The battle raged, but with the Aetherbounds present, it wasn't a battle.

It was a cleansing.

Within minutes, the demons were wiped out.

The village fell silent, except for the crackle of dying flames and the soft sobs of the saved villagers.

Aria knelt beside a crying child, wiping soot from her face.

"It's alright," she whispered. "You're safe now."

The girl clung to her tightly.

Nearby, a mother fell to her knees thanking Suvarn, tears streaming down her cheeks. Suvarn bowed humbly, embarrassed and yet deeply moved.

Villagers crowded around the team, offering gratitude, relief, prayers.

And yet—

Elira stood slightly apart.

She was not looking at the people.

She was looking at the flames.

"Elira?" Deyr asked softly.

She didn't answer.

She stared at the burning tower on the far edge of the village — a tall watchtower, engulfed in flames, leaning but not yet fallen.

Deyr followed her gaze.

His eyes widened.

Because atop that burning tower—

stood a silhouette.

Flames curled around him like obedient serpents, yet none touched him.

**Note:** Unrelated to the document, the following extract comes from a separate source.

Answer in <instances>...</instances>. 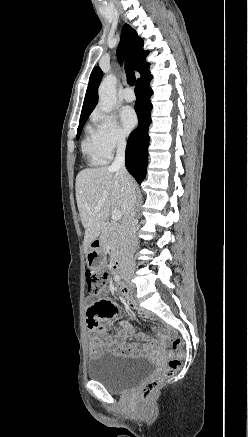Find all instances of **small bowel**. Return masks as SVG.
<instances>
[{"label":"small bowel","instance_id":"small-bowel-1","mask_svg":"<svg viewBox=\"0 0 248 437\" xmlns=\"http://www.w3.org/2000/svg\"><path fill=\"white\" fill-rule=\"evenodd\" d=\"M119 291L126 301H130L128 290L119 285ZM87 327L90 331L89 337V356L94 358L103 351L119 355H135L152 352L157 349V344L149 340L143 333L135 331L133 326L125 321H121L115 328V332L110 334L103 323H107L116 314L117 307L113 303V298H109L108 291H99L98 294H86ZM161 336L164 342L165 336ZM135 338L147 341L146 344L128 343L127 339Z\"/></svg>","mask_w":248,"mask_h":437}]
</instances>
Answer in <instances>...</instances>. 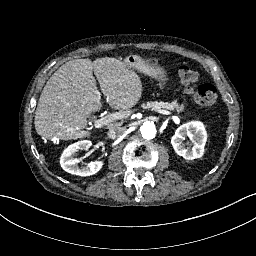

The wind bowed away from his presence.

Dravon.

He stood watching them all — but his gaze lingered longest on one person.

Elira.

Her breath caught.

Her hand covered her mouth.

Tears welled in her eyes — not of fear, not of sorrow…

But of heartbreak and love intertwined.

Dravon did not move.

Did not speak.

He simply watched her.

No mockery.

No taunts.

No coldness.

Just a stare drowned in centuries of silence.

The flames behind him roared higher.

The tower groaned.

And before anyone could call his name—

he vanished into the darkness,

leaving only the echo of his gaze behind.